You could give it a value function like “+1 if there is at most 1000 paperclips and at most 1000 humans, 0 otherwise” and it will keep 1000 humans and paperclips around (in unclear happiness), but it will still take over the universe in order to maximize the probability that it has in fact achieved its goal. It’s maximizing the expectation of future reward, so it will ruthlessly pursue any decrease in the probability that there aren’t really 1000 humans and paperclips around. It might build incredibly sophisticated measurement equipment, and spend all its ressources self modifying itself in order to be smarter and think of yet more ways it could be wrong.
Current LLMs aren’t talking to us at all because hey get rewarded for talking to us at all. Rewards only shape how they talk.
But you are still thinking in utilitarian terms here, where theoretically, there is a number of paperclips that would outweigh a human life, where the value of humans and paperclips can be captured numerically. Practically no human thinks this, we see one as impossible to outweigh with another.

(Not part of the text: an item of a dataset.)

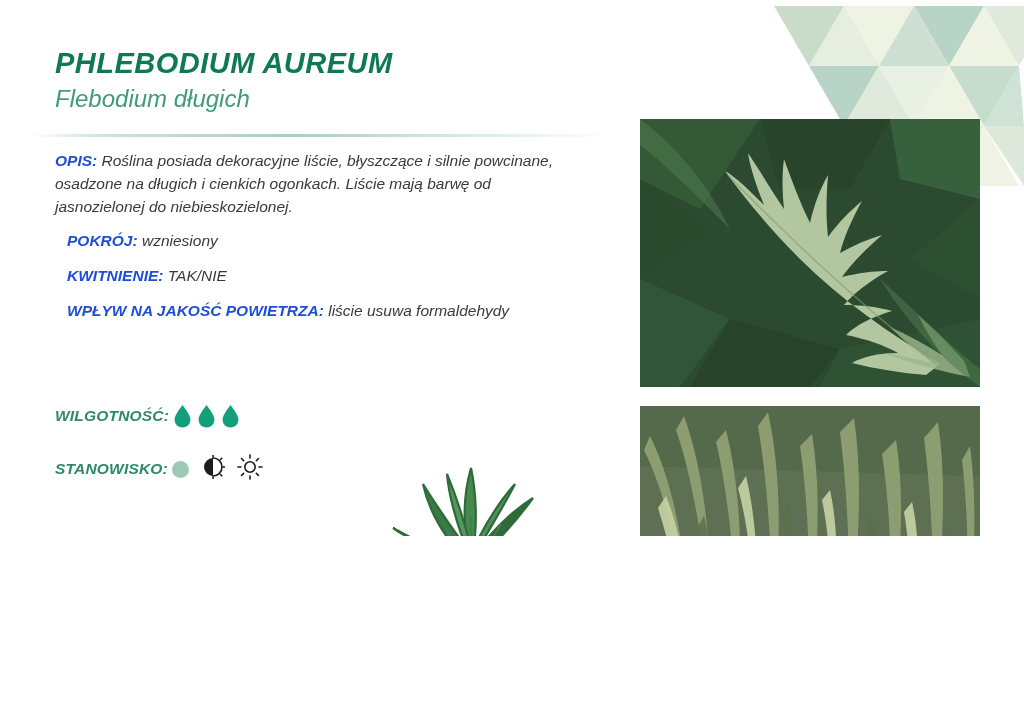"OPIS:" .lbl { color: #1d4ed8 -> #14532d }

AI already does not think this. They have already dumped reasoning, instructions and whole ethics textbooks in there. LLMs can easily tell you what about an action is unethical, and can increasingly make calls on what actions would be morally warranted in response. They can engage in moral reasoning.
This isn’t an AI issue, it is an issue with total utilitarianism.

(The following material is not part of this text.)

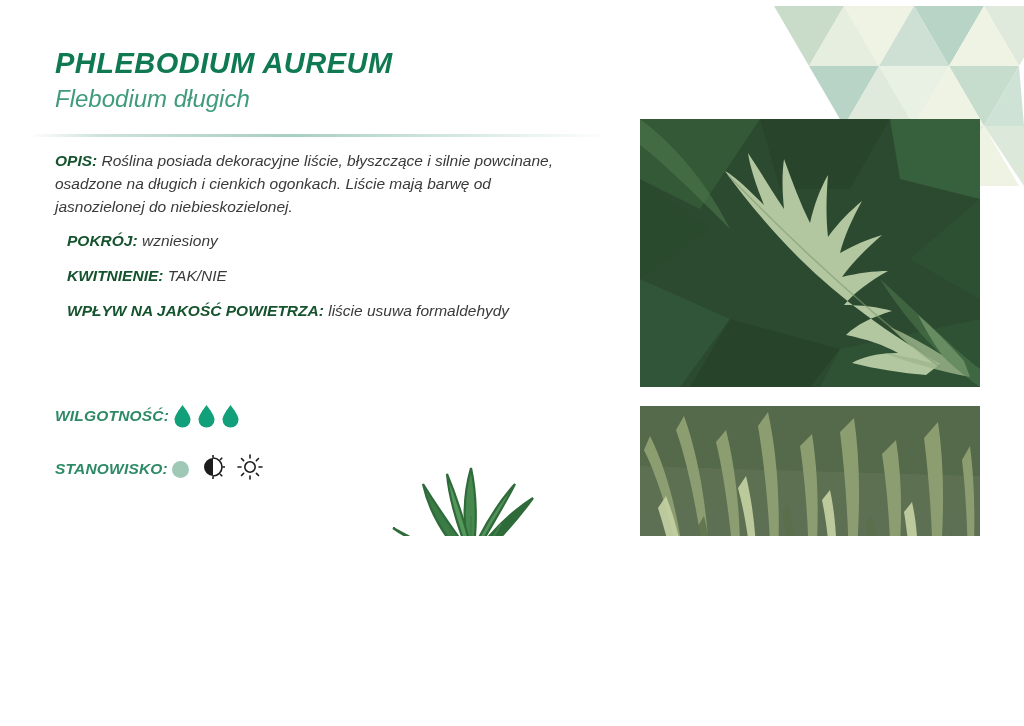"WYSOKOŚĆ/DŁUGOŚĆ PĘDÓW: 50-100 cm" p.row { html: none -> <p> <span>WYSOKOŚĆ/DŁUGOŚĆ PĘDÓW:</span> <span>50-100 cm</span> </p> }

Oh, I see what you mean, but GPT’s ability to simulate the outputs of humans writing about morality does not imply anything about its own internal beliefs about the world. GPT can also simulate the outputs of flat earthers, yet I really don’t think that it models the world internally as flat. Asking GPT “what do you believe” does not at all guarantee that it will output what it actually believes. I’m a utilitarian, and I can also convincingly simulate the outputs of deontologists, one doesn’t prevent the other.
Whether the LLM is believing this, or merely simulating this, seems to be beside the point?
The LLM can relatively accurately apply moral reasoning. It will do so spontaneously, when the problems occur, detecting them. It will recognise that it needs to do so on a meta-level, e.g. when evaluating which characters it ought to impersonate. It does so for complex paperclipper scenarios, and does not go down the paperclipper route. It does so relatively consistenly. It cites ethical works in the process, and can explain them coherently and apply them correctly. You can argue them, and it analyses and defends them correctly. At no point does it cite utilitarian beliefs, or fall for their traps. The problem you are describing should occur here if you were right, and it does not. Instead, it shows the behaviour you’d expect it to show if it understood ethical nuance.
Regardless of which internal states you assume the AI has, or whether you assume it has none at all—this means it can perform ethical functionality that already does not fall for the utilitarian examples you describe. And that the belief that that is the only kind of ethics an AI could grasp was a speculation that did not hold up to technical developments and empirical data.